Work required
Arrange the lines of all the records below as a Markdown table with the columns "Row" and "Line," numbering each row and omitting blank lines. Leave the pictures out of the table.

Record extracts
☆ ☆ ☆ ☆ ☆ ☆ ☆
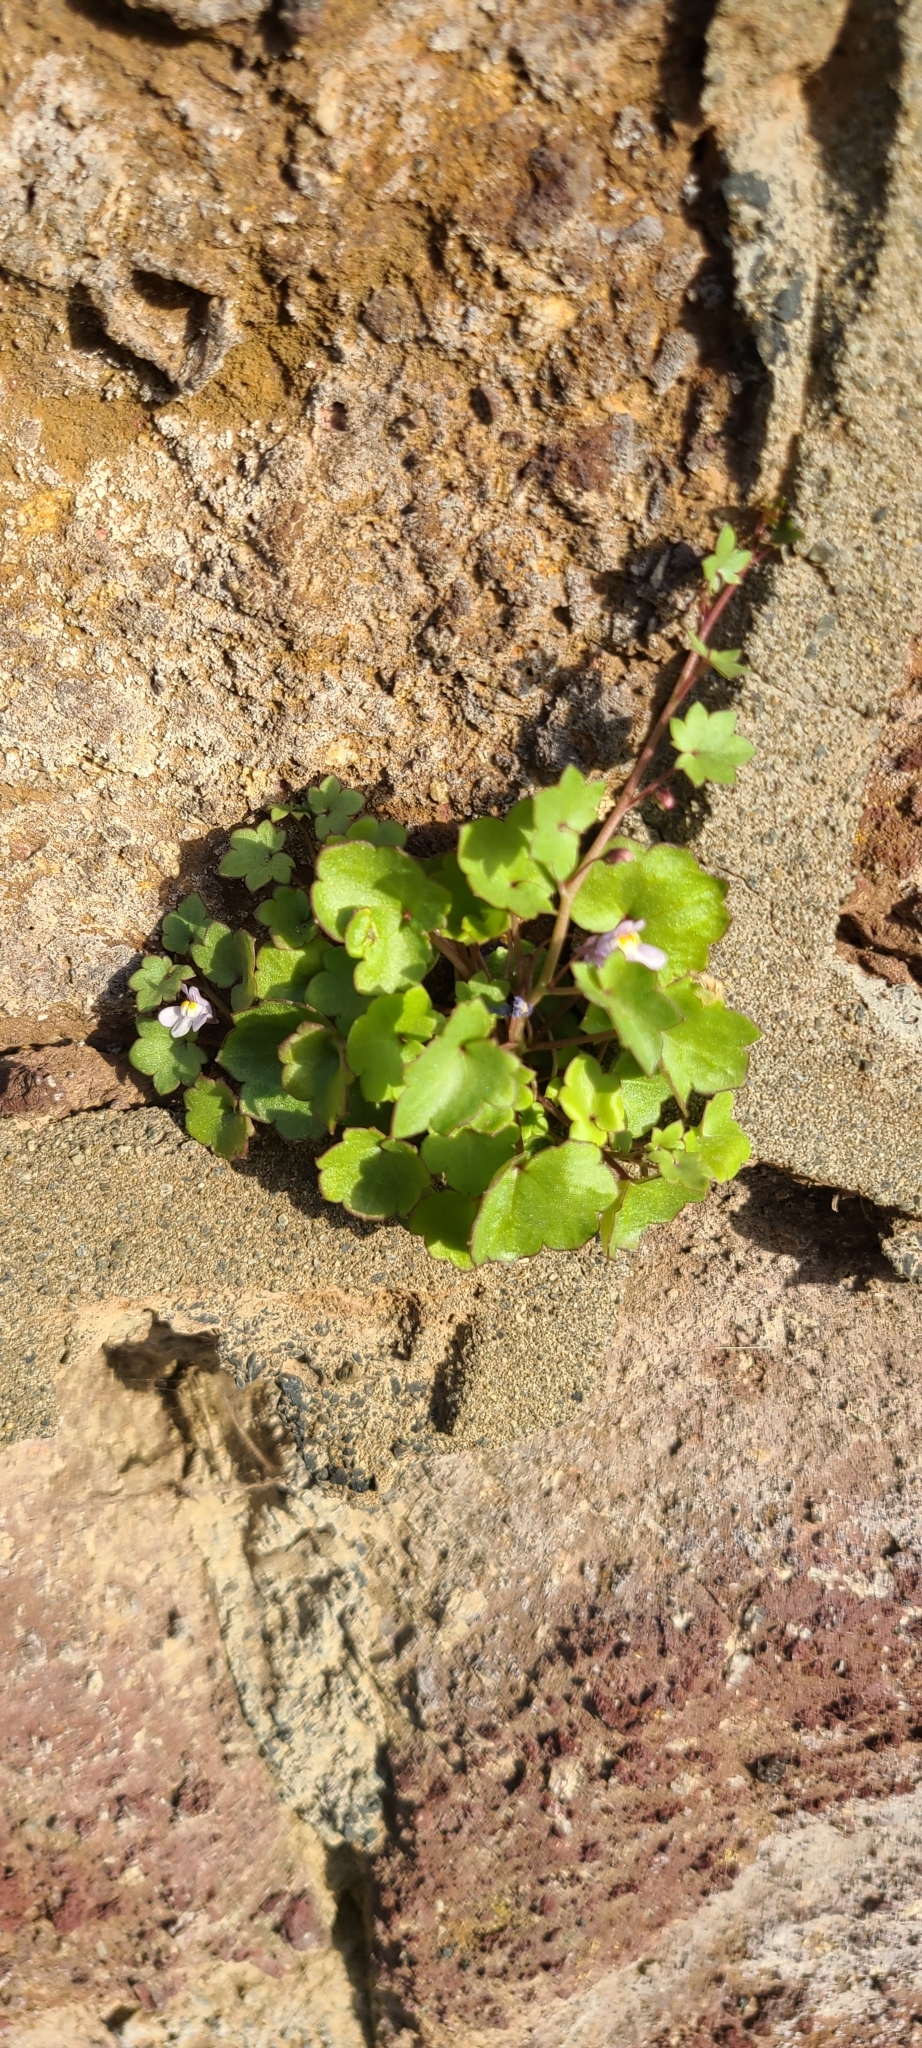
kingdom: Plantae
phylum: Tracheophyta
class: Magnoliopsida
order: Lamiales
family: Plantaginaceae
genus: Cymbalaria
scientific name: Cymbalaria muralis
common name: Ivy-leaved toadflax
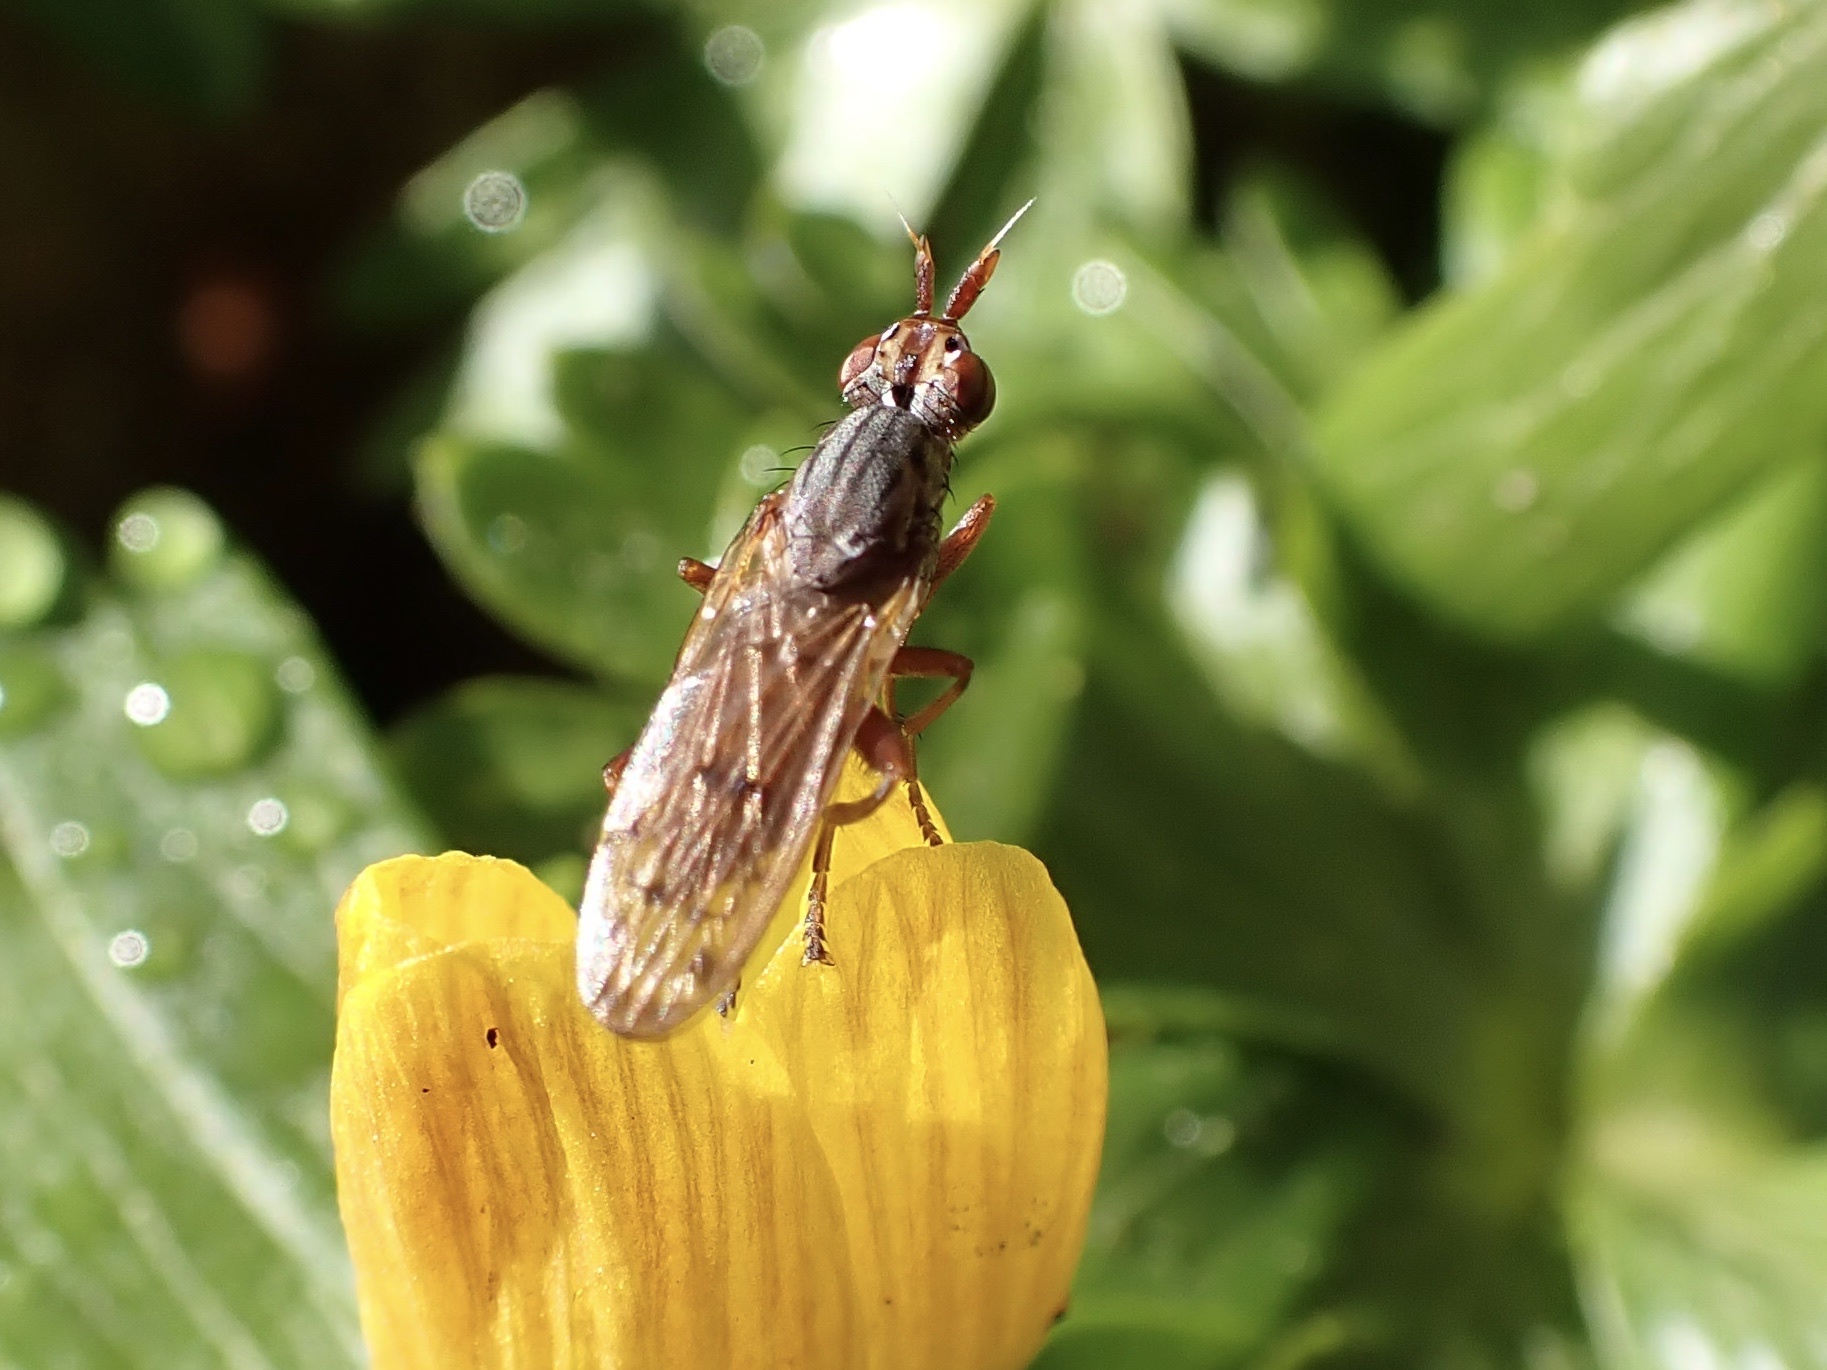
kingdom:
☆ ☆ ☆ ☆ ☆ ☆ ☆
Solution for this exercise
| Row | Line |
|---|---|
| 1 | kingdom: Plantae |
| 2 | phylum: Tracheophyta |
| 3 | class: Magnoliopsida |
| 4 | order: Lamiales |
| 5 | family: Plantaginaceae |
| 6 | genus: Cymbalaria |
| 7 | scientific name: Cymbalaria muralis |
| 8 | common name: Ivy-leaved toadflax |
| 9 | kingdom: |